Es ist Abstimmung in der Sache beantragt. Die Antragslage sieht wie folgt aus: Antrag der Fraktionen von SPD und BÜNDNIS 90/DIE GRÜNEN, Drucksache 15/1306, Änderungsantrag der Fraktion der CDU, Drucksache 15/1376, und Antrag der Fraktion der CDU, Drucksache 15/1529.

Ich habe das vorhin so verstanden, dass seitens der CDU beantragt wurde, den Änderungsantrag in der Drucksache 15/1376 zurückzuziehen. - Der Antragsteller stimmt dem zu. Damit hätten wir zwei Anträge, nämlich den Antrag in der Drucksache 15/1306 der Fraktionen SPD und BÜNDNIS 90/DIE GRÜNEN und den Antrag der Fraktion der CDU in der Drucksache 15/1529.

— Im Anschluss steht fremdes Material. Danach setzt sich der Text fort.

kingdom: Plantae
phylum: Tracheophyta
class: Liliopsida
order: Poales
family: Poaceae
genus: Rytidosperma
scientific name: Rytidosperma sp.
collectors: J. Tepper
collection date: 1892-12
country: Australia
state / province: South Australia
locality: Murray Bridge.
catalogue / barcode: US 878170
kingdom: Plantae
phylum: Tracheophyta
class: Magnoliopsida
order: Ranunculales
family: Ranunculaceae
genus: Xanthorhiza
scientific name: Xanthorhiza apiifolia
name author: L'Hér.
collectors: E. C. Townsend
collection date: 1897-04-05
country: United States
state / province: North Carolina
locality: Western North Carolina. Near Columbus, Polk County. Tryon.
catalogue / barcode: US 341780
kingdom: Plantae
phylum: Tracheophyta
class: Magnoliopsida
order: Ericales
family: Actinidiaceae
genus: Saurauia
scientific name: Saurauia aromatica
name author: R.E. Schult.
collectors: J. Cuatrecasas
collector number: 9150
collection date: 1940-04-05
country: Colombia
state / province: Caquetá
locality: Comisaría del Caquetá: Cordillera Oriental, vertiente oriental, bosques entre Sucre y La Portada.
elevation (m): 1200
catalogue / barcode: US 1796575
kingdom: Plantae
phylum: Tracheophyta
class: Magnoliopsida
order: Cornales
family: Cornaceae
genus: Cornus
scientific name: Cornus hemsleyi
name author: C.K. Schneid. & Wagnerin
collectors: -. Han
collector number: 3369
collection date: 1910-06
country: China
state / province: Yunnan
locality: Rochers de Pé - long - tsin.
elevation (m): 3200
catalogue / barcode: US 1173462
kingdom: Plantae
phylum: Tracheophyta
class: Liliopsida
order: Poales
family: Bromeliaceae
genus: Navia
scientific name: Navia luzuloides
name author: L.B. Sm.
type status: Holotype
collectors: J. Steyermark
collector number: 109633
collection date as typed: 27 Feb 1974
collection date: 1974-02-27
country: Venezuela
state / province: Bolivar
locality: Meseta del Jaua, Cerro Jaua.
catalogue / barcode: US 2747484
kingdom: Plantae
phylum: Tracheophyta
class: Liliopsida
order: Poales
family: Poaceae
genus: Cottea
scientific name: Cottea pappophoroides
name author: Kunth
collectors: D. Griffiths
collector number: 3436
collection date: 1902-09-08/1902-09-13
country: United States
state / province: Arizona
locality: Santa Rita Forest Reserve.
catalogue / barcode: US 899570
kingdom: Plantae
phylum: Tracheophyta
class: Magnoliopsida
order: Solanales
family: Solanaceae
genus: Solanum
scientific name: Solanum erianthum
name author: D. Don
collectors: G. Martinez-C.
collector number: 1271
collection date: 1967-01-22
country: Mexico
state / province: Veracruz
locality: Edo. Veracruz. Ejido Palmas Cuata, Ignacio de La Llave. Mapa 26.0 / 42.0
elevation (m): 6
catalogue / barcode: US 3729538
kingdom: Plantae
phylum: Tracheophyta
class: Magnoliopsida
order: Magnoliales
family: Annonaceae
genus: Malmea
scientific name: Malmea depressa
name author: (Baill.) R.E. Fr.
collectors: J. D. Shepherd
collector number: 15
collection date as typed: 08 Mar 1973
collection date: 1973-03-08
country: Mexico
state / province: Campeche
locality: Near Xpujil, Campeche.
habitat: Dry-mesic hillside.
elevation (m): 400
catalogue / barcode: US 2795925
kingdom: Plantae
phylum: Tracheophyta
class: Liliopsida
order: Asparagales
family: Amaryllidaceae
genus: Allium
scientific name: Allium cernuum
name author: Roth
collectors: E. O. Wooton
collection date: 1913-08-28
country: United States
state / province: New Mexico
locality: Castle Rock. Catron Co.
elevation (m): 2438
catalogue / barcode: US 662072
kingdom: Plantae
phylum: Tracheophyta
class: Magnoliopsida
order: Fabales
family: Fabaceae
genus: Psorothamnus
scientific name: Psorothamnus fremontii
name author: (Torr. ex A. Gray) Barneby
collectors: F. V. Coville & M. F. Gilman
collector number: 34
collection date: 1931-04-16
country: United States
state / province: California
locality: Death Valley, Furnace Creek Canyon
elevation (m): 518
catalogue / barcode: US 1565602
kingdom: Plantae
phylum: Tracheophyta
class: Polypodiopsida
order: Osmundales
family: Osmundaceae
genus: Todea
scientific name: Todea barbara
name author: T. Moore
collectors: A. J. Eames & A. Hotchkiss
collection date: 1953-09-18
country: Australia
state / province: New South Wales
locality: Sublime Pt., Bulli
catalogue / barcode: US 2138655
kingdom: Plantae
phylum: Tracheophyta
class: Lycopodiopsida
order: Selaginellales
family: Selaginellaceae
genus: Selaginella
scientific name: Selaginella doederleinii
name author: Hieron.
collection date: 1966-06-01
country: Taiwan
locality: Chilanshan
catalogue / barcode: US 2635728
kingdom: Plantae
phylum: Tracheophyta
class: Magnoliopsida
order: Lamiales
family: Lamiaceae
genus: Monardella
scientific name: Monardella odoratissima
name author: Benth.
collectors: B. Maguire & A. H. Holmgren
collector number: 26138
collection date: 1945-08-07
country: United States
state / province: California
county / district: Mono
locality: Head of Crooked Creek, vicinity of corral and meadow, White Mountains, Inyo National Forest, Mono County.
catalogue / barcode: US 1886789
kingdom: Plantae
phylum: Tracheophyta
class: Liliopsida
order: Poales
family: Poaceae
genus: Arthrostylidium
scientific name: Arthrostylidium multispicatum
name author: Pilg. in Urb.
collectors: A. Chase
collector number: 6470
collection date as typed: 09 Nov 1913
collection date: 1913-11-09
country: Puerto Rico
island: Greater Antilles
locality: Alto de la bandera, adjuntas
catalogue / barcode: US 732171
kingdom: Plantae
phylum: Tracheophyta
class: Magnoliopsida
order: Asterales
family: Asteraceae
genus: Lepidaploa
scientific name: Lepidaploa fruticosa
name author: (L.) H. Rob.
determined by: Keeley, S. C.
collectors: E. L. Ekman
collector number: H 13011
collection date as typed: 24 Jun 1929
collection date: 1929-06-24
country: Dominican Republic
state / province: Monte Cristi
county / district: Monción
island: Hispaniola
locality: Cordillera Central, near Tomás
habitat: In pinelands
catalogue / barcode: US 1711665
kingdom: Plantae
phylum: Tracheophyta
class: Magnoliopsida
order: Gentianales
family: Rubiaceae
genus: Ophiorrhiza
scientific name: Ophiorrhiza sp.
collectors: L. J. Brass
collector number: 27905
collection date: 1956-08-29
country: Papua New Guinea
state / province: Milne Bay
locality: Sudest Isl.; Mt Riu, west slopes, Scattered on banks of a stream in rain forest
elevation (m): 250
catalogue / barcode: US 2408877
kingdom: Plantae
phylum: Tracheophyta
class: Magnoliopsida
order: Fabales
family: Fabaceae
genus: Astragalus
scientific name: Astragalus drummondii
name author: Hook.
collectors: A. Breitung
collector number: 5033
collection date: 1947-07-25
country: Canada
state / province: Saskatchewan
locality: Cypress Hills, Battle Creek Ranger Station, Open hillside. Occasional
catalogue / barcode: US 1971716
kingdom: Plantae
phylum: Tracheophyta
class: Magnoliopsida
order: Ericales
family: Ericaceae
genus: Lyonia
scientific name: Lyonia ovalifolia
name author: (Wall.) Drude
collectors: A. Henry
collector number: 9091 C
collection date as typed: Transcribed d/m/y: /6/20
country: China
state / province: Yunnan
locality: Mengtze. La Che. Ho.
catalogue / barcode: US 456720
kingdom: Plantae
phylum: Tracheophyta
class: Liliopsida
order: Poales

Des Weiteren gehe ich davon aus, dass ich den Antragsteller richtig verstanden habe, dass über beide Anträge alternativ abzustimmen ist. - Dem ist so.

Ich rufe zunächst den Antrag von SPD und BÜNDNIS 90/DIE GRÜNEN Drucksache 15/1306 auf. Wer diesem Antrag seine Zustimmung geben möchte, den bitte ich um das Handzeichen. - Dieser Antrag hat die

Zustimmung von SPD, BÜNDNIS 90/DIE GRÜNEN und SSW gefunden.

Ich rufe jetzt den Antrag der Fraktion der CDU Drucksache 15/1529 auf. Ich frage, wer diesem Antrag seine Zustimmung gibt. - Dieser Antrag hat die Zustimmung der Fraktion der CDU gefunden.

(Zuruf des Abgeordneten Wolfgang Kubicki [FDP])

- Ich habe Sie akustisch nicht verstanden.

(Wolfgang Kubicki [FDP]: Es muss doch die Möglichkeit geben, beide Anträge abzuleh- nen!)

- Es hätte die Möglichkeit bestanden, gegen beide Anträge zu stimmen.

(Wortmeldung des Abgeordneten Wolfgang Kubicki [FDP])

- Bitte!

Herr Präsident, wenn die Frage des Präsidenten lautet, wer für den Antrag ist, dann können wir die Hand nicht heben. Wenn die nächste Frage lautet, wer für den Antrag der anderen Seite ist, dann können wir die Hand auch nicht heben. Wie wäre es denn, wenn einmal die Frage gestellt wird, ob jemand gegen beide Anträge stimmt?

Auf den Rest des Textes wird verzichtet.